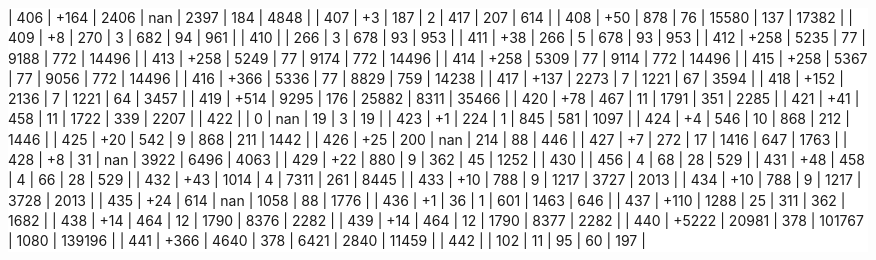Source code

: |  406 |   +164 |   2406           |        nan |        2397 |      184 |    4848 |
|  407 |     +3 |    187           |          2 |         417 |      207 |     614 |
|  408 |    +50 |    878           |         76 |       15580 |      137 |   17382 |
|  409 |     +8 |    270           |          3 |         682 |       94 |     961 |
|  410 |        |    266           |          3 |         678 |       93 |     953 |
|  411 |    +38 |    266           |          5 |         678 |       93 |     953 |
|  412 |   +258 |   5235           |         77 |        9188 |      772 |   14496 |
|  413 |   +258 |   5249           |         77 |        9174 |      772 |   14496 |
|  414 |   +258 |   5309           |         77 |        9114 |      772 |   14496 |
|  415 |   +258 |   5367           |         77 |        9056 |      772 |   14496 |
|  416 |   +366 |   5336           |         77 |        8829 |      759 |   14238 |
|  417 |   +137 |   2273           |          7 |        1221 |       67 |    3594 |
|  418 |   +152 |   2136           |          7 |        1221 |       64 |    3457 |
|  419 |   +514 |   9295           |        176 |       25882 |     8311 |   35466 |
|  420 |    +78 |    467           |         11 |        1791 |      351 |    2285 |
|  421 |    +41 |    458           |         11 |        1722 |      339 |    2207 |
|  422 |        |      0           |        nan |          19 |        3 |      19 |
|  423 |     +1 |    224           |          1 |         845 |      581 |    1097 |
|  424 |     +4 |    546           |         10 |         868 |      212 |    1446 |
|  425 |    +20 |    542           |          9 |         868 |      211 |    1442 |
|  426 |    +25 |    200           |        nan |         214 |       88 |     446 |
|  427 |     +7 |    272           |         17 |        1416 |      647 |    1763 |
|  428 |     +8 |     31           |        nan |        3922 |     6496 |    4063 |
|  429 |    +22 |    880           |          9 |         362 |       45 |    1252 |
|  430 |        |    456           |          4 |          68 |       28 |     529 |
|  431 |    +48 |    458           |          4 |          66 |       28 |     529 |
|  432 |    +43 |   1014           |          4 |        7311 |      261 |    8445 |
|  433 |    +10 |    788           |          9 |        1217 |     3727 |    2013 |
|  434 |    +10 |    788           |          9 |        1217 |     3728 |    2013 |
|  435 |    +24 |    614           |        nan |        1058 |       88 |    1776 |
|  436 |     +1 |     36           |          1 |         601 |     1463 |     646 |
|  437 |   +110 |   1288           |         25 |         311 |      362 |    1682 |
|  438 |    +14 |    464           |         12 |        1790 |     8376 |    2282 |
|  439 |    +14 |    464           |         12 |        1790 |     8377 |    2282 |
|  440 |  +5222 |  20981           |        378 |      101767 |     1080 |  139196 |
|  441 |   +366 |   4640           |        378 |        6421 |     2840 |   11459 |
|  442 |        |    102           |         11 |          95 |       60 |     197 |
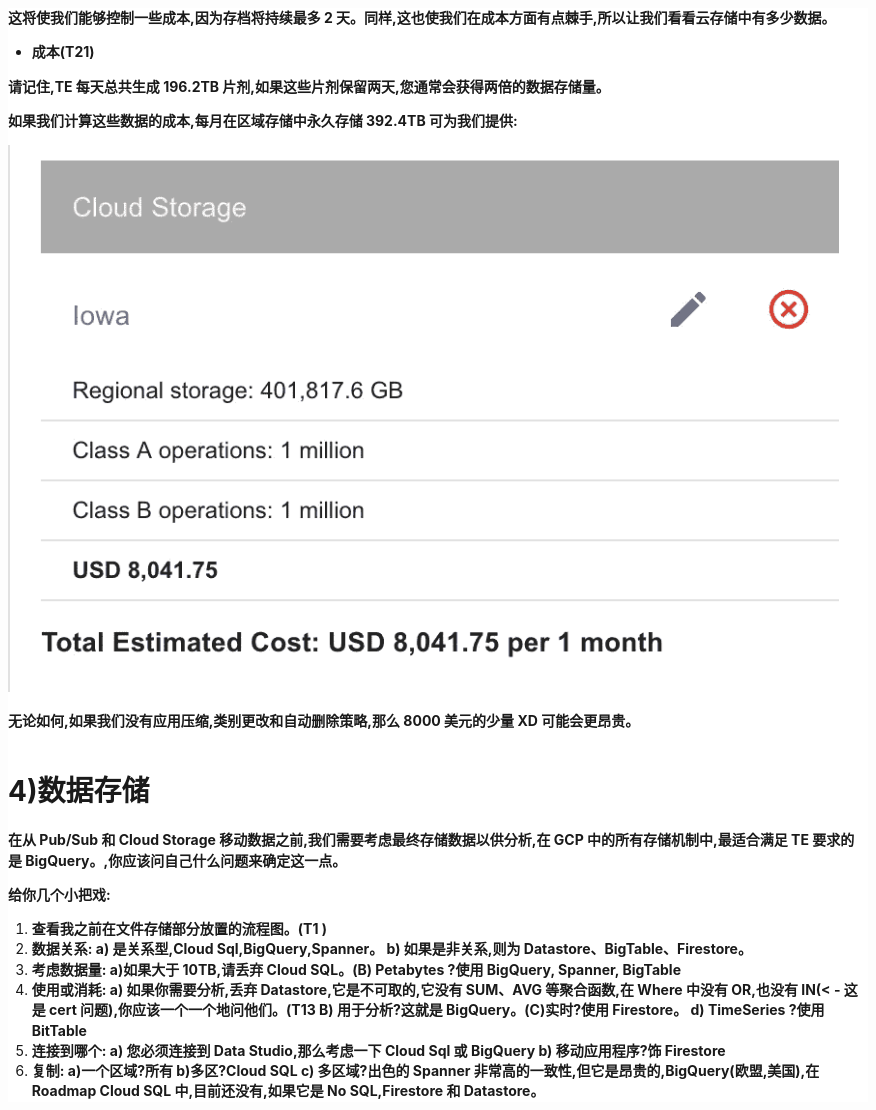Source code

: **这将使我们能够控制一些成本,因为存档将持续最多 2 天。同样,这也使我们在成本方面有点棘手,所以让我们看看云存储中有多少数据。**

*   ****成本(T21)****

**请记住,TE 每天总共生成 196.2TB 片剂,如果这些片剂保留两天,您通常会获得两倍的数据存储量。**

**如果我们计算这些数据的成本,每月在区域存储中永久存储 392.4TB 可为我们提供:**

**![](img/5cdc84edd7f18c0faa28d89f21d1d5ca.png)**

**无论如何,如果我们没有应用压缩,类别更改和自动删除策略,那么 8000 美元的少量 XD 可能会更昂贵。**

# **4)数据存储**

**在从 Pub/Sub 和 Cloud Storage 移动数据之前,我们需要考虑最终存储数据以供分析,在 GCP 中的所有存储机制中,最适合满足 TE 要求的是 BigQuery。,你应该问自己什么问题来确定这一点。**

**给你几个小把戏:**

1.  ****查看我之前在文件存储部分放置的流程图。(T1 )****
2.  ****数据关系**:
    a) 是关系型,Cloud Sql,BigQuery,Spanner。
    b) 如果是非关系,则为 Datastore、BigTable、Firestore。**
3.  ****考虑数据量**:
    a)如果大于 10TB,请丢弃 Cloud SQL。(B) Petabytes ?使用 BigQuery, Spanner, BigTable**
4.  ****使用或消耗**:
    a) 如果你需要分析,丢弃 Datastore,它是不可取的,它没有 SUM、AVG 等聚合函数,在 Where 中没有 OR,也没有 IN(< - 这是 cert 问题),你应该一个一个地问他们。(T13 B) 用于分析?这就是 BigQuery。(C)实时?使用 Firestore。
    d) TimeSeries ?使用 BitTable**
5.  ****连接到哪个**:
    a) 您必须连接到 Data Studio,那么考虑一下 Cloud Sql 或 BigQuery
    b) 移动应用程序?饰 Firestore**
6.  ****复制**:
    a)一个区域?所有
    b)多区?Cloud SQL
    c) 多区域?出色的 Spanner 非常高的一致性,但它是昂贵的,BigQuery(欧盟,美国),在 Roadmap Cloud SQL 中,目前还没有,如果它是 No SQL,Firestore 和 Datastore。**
•••••
• _Task directions_: At the line with "a) 是关系型,Cloud Sql,BigQuery,Spanner。", start returning lines exactly, and stop after the final line of the listing.

• _Output_:
    a) 是关系型,Cloud Sql,BigQuery,Spanner。
    b) 如果是非关系,则为 Datastore、BigTable、Firestore。**
3.  ****考虑数据量**:
    a)如果大于 10TB,请丢弃 Cloud SQL。(B) Petabytes ?使用 BigQuery, Spanner, BigTable**
4.  ****使用或消耗**:
    a) 如果你需要分析,丢弃 Datastore,它是不可取的,它没有 SUM、AVG 等聚合函数,在 Where 中没有 OR,也没有 IN(< - 这是 cert 问题),你应该一个一个地问他们。(T13 B) 用于分析?这就是 BigQuery。(C)实时?使用 Firestore。
    d) TimeSeries ?使用 BitTable**
5.  ****连接到哪个**:
    a) 您必须连接到 Data Studio,那么考虑一下 Cloud Sql 或 BigQuery
    b) 移动应用程序?饰 Firestore**
6.  ****复制**:
    a)一个区域?所有
    b)多区?Cloud SQL
    c) 多区域?出色的 Spanner 非常高的一致性,但它是昂贵的,BigQuery(欧盟,美国),在 Roadmap Cloud SQL 中,目前还没有,如果它是 No SQL,Firestore 和 Datastore。**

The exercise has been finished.